L'écrivain doit renouer avec les siens, s'ancrer dans sa société, ressentir ses
pulsations, ses joies, ses douleurs et ses coups de gueule.
Pour cela,
aucune autre solution n'est possible sauf celle de lui parler. Parler aux
siens, échanger et polémiquer avec eux, ausculter ce corps malade qu'est
l'Algérie, lui proposer les soins qu'il faut et dessiner à l'unisson les
contours de l'avenir en commun. L'intervention de l'imam d'Ath Yenni et ce qu'elle a soulevé comme commentaires dans les
réseaux sociaux est un signe d'espoir pour un pays qui survit, qui résiste, qui
lit, qui réagit, qui s'accroche à son salut, malgré l'impasse qui lui pèse sur la
tête. Elle démontre que l'Agora de la cité est encore vivante, non seulement
comme espace ouvert à la lecture, au dialogue et au débat contradictoire, mais
aussi au vivre-ensemble et à la communion de toutes les voix, sans exclusion.

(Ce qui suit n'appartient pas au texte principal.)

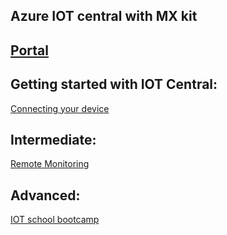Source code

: ## Azure IOT central with MX kit



## [Portal](https://microsoft.github.io/azure-iot-developer-kit/)

## Getting started with IOT Central:

[Connecting your device](https://docs.microsoft.com/en-us/azure/iot-central/core/howto-connect-devkit)

## Intermediate:

[Remote Monitoring](https://docs.microsoft.com/en-us/azure/iot-hub/iot-hub-arduino-iot-devkit-az3166-devkit-remote-monitoring)

## Advanced:

[IOT school bootcamp](https://iotschool.microsoft.com/en-us/iot/learning-paths/1z75cTRBNqEA2EigQoQKKe)
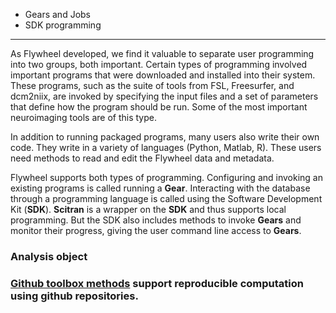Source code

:* Gears and Jobs
* SDK programming

***
As Flywheel developed, we find it valuable to separate user programming into two groups, both important.  Certain types of programming involved important programs that were downloaded and installed into their system.  These programs, such as the suite of tools from FSL, Freesurfer, and dcm2niix, are invoked by specifying the input files and a set of parameters that define how the program should be run.  Some of the most important neuroimaging tools are of this type.

In addition to running packaged programs, many users also write their own code.  They write in a variety of languages (Python, Matlab, R). These users need methods to read and edit the Flywheel data and metadata.

Flywheel supports both types of programming.  Configuring and invoking an existing programs is called running a **Gear**.  Interacting with the database through a programming language is called using the Software Development Kit (**SDK**).  **Scitran** is a wrapper on the **SDK** and thus supports local programming. But the SDK also includes methods to invoke **Gears** and monitor their progress, giving the user command line access to **Gears**. 

### Analysis object

### [Github toolbox methods](Toolboxes) support reproducible computation using github repositories.
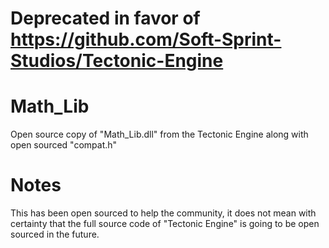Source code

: # Deprecated in favor of https://github.com/Soft-Sprint-Studios/Tectonic-Engine

# Math_Lib
Open source copy of "Math_Lib.dll" from the Tectonic Engine along with open sourced "compat.h"

# Notes
This has been open sourced to help the community, it does not mean with certainty that the full source code of "Tectonic Engine" is going to be open sourced in the future.
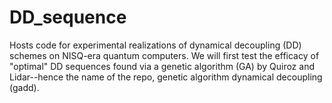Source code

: # DD_sequence
Hosts code for experimental realizations of dynamical decoupling (DD) schemes on NISQ-era quantum computers. We will first test the efficacy of "optimal" DD sequences found via a genetic algorithm (GA) by Quiroz and Lidar--hence the name of the repo, genetic algorithm dynamical decoupling (gadd).
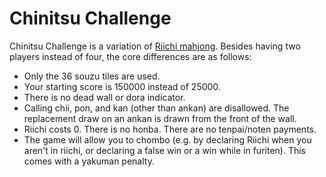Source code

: # Chinitsu Challenge

Chinitsu Challenge is a variation of [Riichi mahjong](riichi.md). Besides having two players instead of four, the core differences are as follows:

- Only the 36 souzu tiles are used.
- Your starting score is 150000 instead of 25000.
- There is no dead wall or dora indicator.
- Calling chii, pon, and kan (other than ankan) are disallowed. The replacement draw on an ankan is drawn from the front of the wall.
- Riichi costs 0. There is no honba. There are no tenpai/noten payments.
- The game will allow you to chombo (e.g. by declaring Riichi when you aren't in riichi, or declaring a false win or a win while in furiten). This comes with a yakuman penalty.
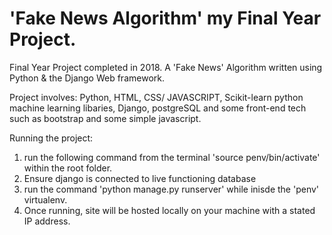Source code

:# 'Fake News Algorithm' my Final Year Project.
Final Year Project completed in 2018. A 'Fake News' Algorithm written using Python &amp; the Django Web framework.

Project involves: Python, HTML, CSS/ JAVASCRIPT, Scikit-learn python machine learning libaries, Django, postgreSQL and some front-end tech such as bootstrap and some simple javascript.

Running the project:
1) run the following command from the terminal 'source penv/bin/activate' within the root folder.
2) Ensure django is connected to live functioning database
3) run the command 'python manage.py runserver' while inisde the 'penv' virtualenv.
4) Once running, site will be hosted locally on your machine with a stated IP address.
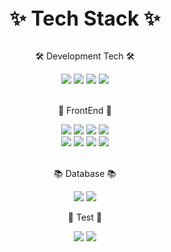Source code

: 
<div align="center">
  <b><font size="6">✨ Tech Stack ✨</font></b>
</div>

<br />

<div align="center">
  <p>🛠 Development Tech 🛠</p>
	<img src="https://img.shields.io/badge/HTML5-E34F26?style=flat&logo=HTML5&logoColor=white" />
	<img src="https://img.shields.io/badge/CSS3-1572B6?style=flat&logo=CSS3&logoColor=white" />
  <img src="https://img.shields.io/badge/JavaScript-F7DF1E?style=flat&logo=JavaScript&logoColor=white"/>
  <img src="https://img.shields.io/badge/TypeScript-3178C6?style=flat&logo=TypeScript&logoColor=white"/>
</div>

<br />

<div align="center">
  <p>🎨 FrontEnd 🎨</p>
	<img src="https://img.shields.io/badge/React-61DAFB?style=flat&logo=React&logoColor=white"/>
	<img src="https://img.shields.io/badge/Next.js-000000?style=flat&logo=Next.js&logoColor=white"/>
  <img src="https://img.shields.io/badge/Redux-764ABC?style=flat&logo=Redux&logoColor=white"/>
  <img src="https://img.shields.io/badge/styled components-DB7093?style=flat&logo=styled-components&logoColor=white"/>
</div>
<div align="center">
  <img src="https://img.shields.io/badge/React Query-FF4154?style=flat&logo=React Query&logoColor=white"/>
	<img src="https://img.shields.io/badge/Recoil-31A8FF?style=flat&logo=&logoColor=white"/>
  <img src="https://img.shields.io/badge/SWR-FFFFFF?style=flat&logo=&logoColor=white"/>
  <img src="https://img.shields.io/badge/Tailwind CSS-06B6D4?style=flat&logo=Tailwind CSS&logoColor=white"/>
</div>

<br />

<div align="center">
  <p>📚 Database 📚</p>
	<img src="https://img.shields.io/badge/MongoDB-47A248?style=flat&logo=MongoDB&logoColor=white"/>
	<img src="https://img.shields.io/badge/Sanity-FF6550?style=flat&logo=&logoColor=white"/>
</div>

<div align="center">
  <p>🚧 Test 🚧</p>
	<img src="https://img.shields.io/badge/RTL-E9113B?style=flat&logo=RTL&logoColor=white"/>
	<img src="https://img.shields.io/badge/Jest-C21325?style=flat&logo=Jest&logoColor=white"/>
</div>
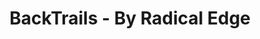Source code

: ---
title: "BackTrails - By Radical Edge"
url: /fredericton/backtrails-by-radical-edge/
shop: outdoor
---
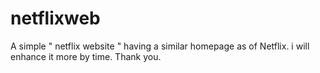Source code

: # netflixweb
A simple " netflix website " having a similar homepage as of Netflix.
i will enhance it more by time.
Thank you.
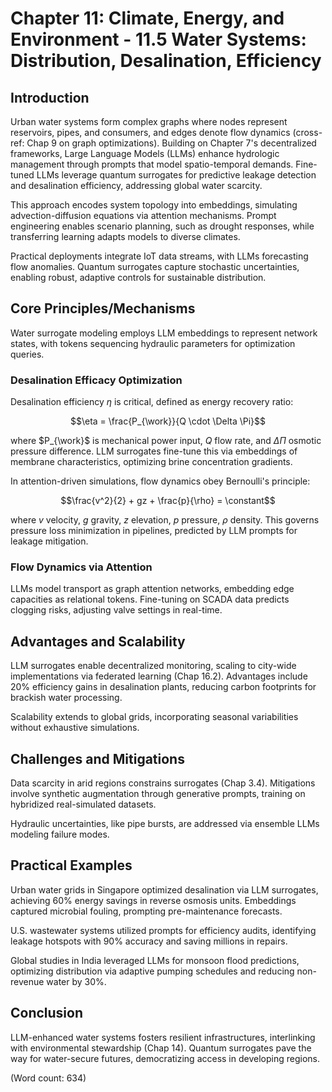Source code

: # Chapter 11: Climate, Energy, and Environment - 11.5 Water Systems: Distribution, Desalination, Efficiency

## Introduction

Urban water systems form complex graphs where nodes represent reservoirs, pipes, and consumers, and edges denote flow dynamics (cross-ref: Chap 9 on graph optimizations). Building on Chapter 7's decentralized frameworks, Large Language Models (LLMs) enhance hydrologic management through prompts that model spatio-temporal demands. Fine-tuned LLMs leverage quantum surrogates for predictive leakage detection and desalination efficiency, addressing global water scarcity.

This approach encodes system topology into embeddings, simulating advection-diffusion equations via attention mechanisms. Prompt engineering enables scenario planning, such as drought responses, while transferring learning adapts models to diverse climates.

Practical deployments integrate IoT data streams, with LLMs forecasting flow anomalies. Quantum surrogates capture stochastic uncertainties, enabling robust, adaptive controls for sustainable distribution.

## Core Principles/Mechanisms

Water surrogate modeling employs LLM embeddings to represent network states, with tokens sequencing hydraulic parameters for optimization queries.

### Desalination Efficacy Optimization

Desalination efficiency $\eta$ is critical, defined as energy recovery ratio:

$$\eta = \frac{P_{\work}}{Q \cdot \Delta \Pi}$$

where $P_{\work}$ is mechanical power input, $Q$ flow rate, and $\Delta \Pi$ osmotic pressure difference. LLM surrogates fine-tune this via embeddings of membrane characteristics, optimizing brine concentration gradients.

In attention-driven simulations, flow dynamics obey Bernoulli's principle:

$$\frac{v^2}{2} + gz + \frac{p}{\rho} = \constant$$

where $v$ velocity, $g$ gravity, $z$ elevation, $p$ pressure, $\rho$ density. This governs pressure loss minimization in pipelines, predicted by LLM prompts for leakage mitigation.

### Flow Dynamics via Attention

LLMs model transport as graph attention networks, embedding edge capacities as relational tokens. Fine-tuning on SCADA data predicts clogging risks, adjusting valve settings in real-time.

## Advantages and Scalability

LLM surrogates enable decentralized monitoring, scaling to city-wide implementations via federated learning (Chap 16.2). Advantages include 20% efficiency gains in desalination plants, reducing carbon footprints for brackish water processing.

Scalability extends to global grids, incorporating seasonal variabilities without exhaustive simulations.

## Challenges and Mitigations

Data scarcity in arid regions constrains surrogates (Chap 3.4). Mitigations involve synthetic augmentation through generative prompts, training on hybridized real-simulated datasets.

Hydraulic uncertainties, like pipe bursts, are addressed via ensemble LLMs modeling failure modes.

## Practical Examples

Urban water grids in Singapore optimized desalination via LLM surrogates, achieving 60% energy savings in reverse osmosis units. Embeddings captured microbial fouling, prompting pre-maintenance forecasts.

U.S. wastewater systems utilized prompts for efficiency audits, identifying leakage hotspots with 90% accuracy and saving millions in repairs.

Global studies in India leveraged LLMs for monsoon flood predictions, optimizing distribution via adaptive pumping schedules and reducing non-revenue water by 30%.

## Conclusion

LLM-enhanced water systems fosters resilient infrastructures, interlinking with environmental stewardship (Chap 14). Quantum surrogates pave the way for water-secure futures, democratizing access in developing regions.

(Word count: 634)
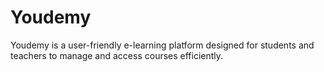# Youdemy
Youdemy is a user-friendly e-learning platform designed for students and teachers to manage and access courses efficiently.
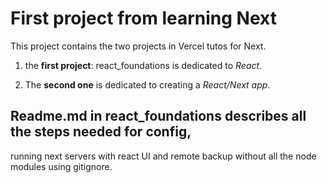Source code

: # First project from learning Next

This project contains the two projects in Vercel tutos for Next.

1. the **first project**: react_foundations is dedicated to *React*.

2. The **second one** is dedicated to creating a *React/Next app*.

## Readme.md in react_foundations describes all the steps needed for config,
running next servers with react UI and remote backup without all the node modules using gitignore. 

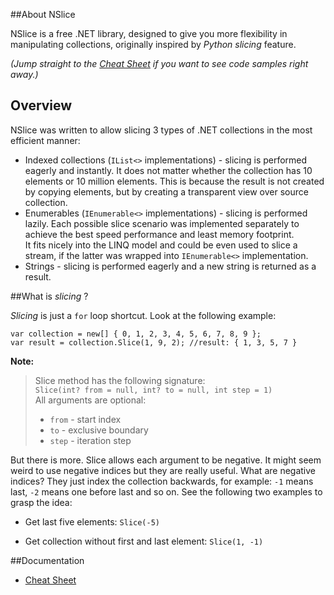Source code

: ##About NSlice

NSlice is a free .NET library, designed to give you more flexibility in manipulating collections, originally inspired by *Python slicing* feature.

*(Jump straight to the [Cheat Sheet](https://github.com/nabuk/NSlice/wiki/Cheat-Sheet) if you want to see code samples right away.)*

## Overview

NSlice was written to allow slicing 3 types of .NET collections in the most efficient manner:
  
- Indexed collections (`IList<>` implementations) - slicing is performed eagerly and instantly. It does not matter whether the collection has 10 elements or 10 million elements. This is because the result is not created by copying elements, but by creating a transparent view over source collection.
- Enumerables (`IEnumerable<>` implementations) - slicing is performed lazily. Each possible slice scenario was implemented separately to achieve the best speed performance and least memory footprint.  
It fits nicely into the LINQ model and could be even used to slice a stream, if the latter was wrapped into `IEnumerable<>` implementation.
- Strings - slicing is performed eagerly and a new string is returned as a result.

##What is *slicing* ?

*Slicing* is just a `for` loop shortcut. Look at the following example:

	var collection = new[] { 0, 1, 2, 3, 4, 5, 6, 7, 8, 9 };
	var result = collection.Slice(1, 9, 2); //result: { 1, 3, 5, 7 }

**Note:**
> Slice method has the following signature:  
> `Slice(int? from = null, int? to = null, int step = 1)`   
> All arguments are optional:
> 
> - `from` - start index
> - `to` - exclusive boundary
> - `step` - iteration step

But there is more. Slice allows each argument to be negative. It might seem weird to use negative indices but they are really useful. What are negative indices? They just index the collection backwards, for example: `-1` means last, `-2` means one before last and so on. See the following two examples to grasp the idea:

- Get last five elements: `Slice(-5)`

- Get collection without first and last element: `Slice(1, -1)`

##Documentation

- [Cheat Sheet](https://github.com/nabuk/NSlice/wiki/Cheat-Sheet)
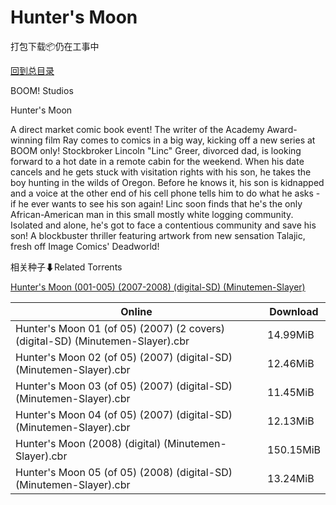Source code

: # Hunter's Moon

打包下载📦仍在工事中

[回到总目录](/Catalogs.md)

BOOM! Studios

Hunter's Moon

A direct market comic book event! The writer of the Academy Award-winning film Ray comes to comics in a big way, kicking off a new series at BOOM only! Stockbroker Lincoln "Linc" Greer, divorced dad, is looking forward to a hot date in a remote cabin for the weekend. When his date cancels and he gets stuck with visitation rights with his son, he takes the boy hunting in the wilds of Oregon. Before he knows it, his son is kidnapped and a voice at the other end of his cell phone tells him to do what he asks - if he ever wants to see his son again! Linc soon finds that he's the only African-American man in this small mostly white logging community. Isolated and alone, he's got to face a contentious community and save his son! A blockbuster thriller featuring artwork from new sensation Talajic, fresh off Image Comics' Deadworld!





相关种子⬇Related Torrents

[Hunter's Moon (001-005) (2007-2008) (digital-SD) (Minutemen-Slayer)](https://github.com/alicewish/markdown/blob/master/torrent/Hunters-Moon--001-005---2007-2008---digital-SD---Minutemen-Slayer.md)

Online | Download
--- | ---
Hunter's Moon 01 (of 05) (2007) (2 covers) (digital-SD) (Minutemen-Slayer).cbr | 14.99MiB
Hunter's Moon 02 (of 05) (2007) (digital-SD) (Minutemen-Slayer).cbr | 12.46MiB
Hunter's Moon 03 (of 05) (2007) (digital-SD) (Minutemen-Slayer).cbr | 11.45MiB
Hunter's Moon 04 (of 05) (2007) (digital-SD) (Minutemen-Slayer).cbr | 12.13MiB
Hunter's Moon (2008) (digital) (Minutemen-Slayer).cbr | 150.15MiB
Hunter's Moon 05 (of 05) (2008) (digital-SD) (Minutemen-Slayer).cbr | 13.24MiB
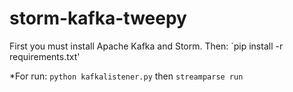 # storm-kafka-tweepy

First you must install Apache Kafka and Storm.
Then:
`pip install -r requirements.txt'

*For run:
`python kafkalistener.py`
then `streamparse run`

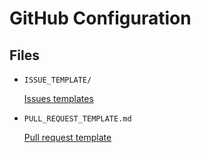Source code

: GitHub Configuration
====================


Files
-----

- `ISSUE_TEMPLATE/`

  [Issues templates][issue-templates]

- `PULL_REQUEST_TEMPLATE.md`

  [Pull request template][pr-template]


[issue-templates]: https://docs.github.com/en/communities/using-templates-to-encourage-useful-issues-and-pull-requests/configuring-issue-templates-for-your-repository
[pr-template]: https://docs.github.com/en/communities/using-templates-to-encourage-useful-issues-and-pull-requests/creating-a-pull-request-template-for-your-repository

En vérité, Khadra a été partout accueilli par des
foules de femmes, de jeunes, de vieux, d'amis du livre, d'associations,
d'éditeurs, comme un des leurs. Ce bain de foule littéraire est, on ne peut
plus, la preuve de la vitalité de notre société, sa soif du savoir, la lecture
et la culture. C'est un message fort aux décideurs pour l'exigence de
l'ouverture du pays sur le monde, l'altérité et la diversité, par ces temps de
doute et de crispations identitaires. Indépendamment des critiques que d'aucuns
peuvent porter sur les œuvres et les déclarations de Y. Khadra,
il n'en reste pas moins que ce dernier a marqué un point, un point très positif
: il a su fédérer des foules de gens autour de l'idée de la culture. Il a fait
parler les siens et suscité leur curiosité ; il a apporté une autre vision du
monde ; il a provoqué des polémiques utiles ; il a libéré la parole en la
partageant avec son public. Un pari d'autant plus crucial et complexe que, ces
dernières années, la sécheresse culturelle des espaces d'expression et de
création, enfonce l'Algérie dans une longue léthargie.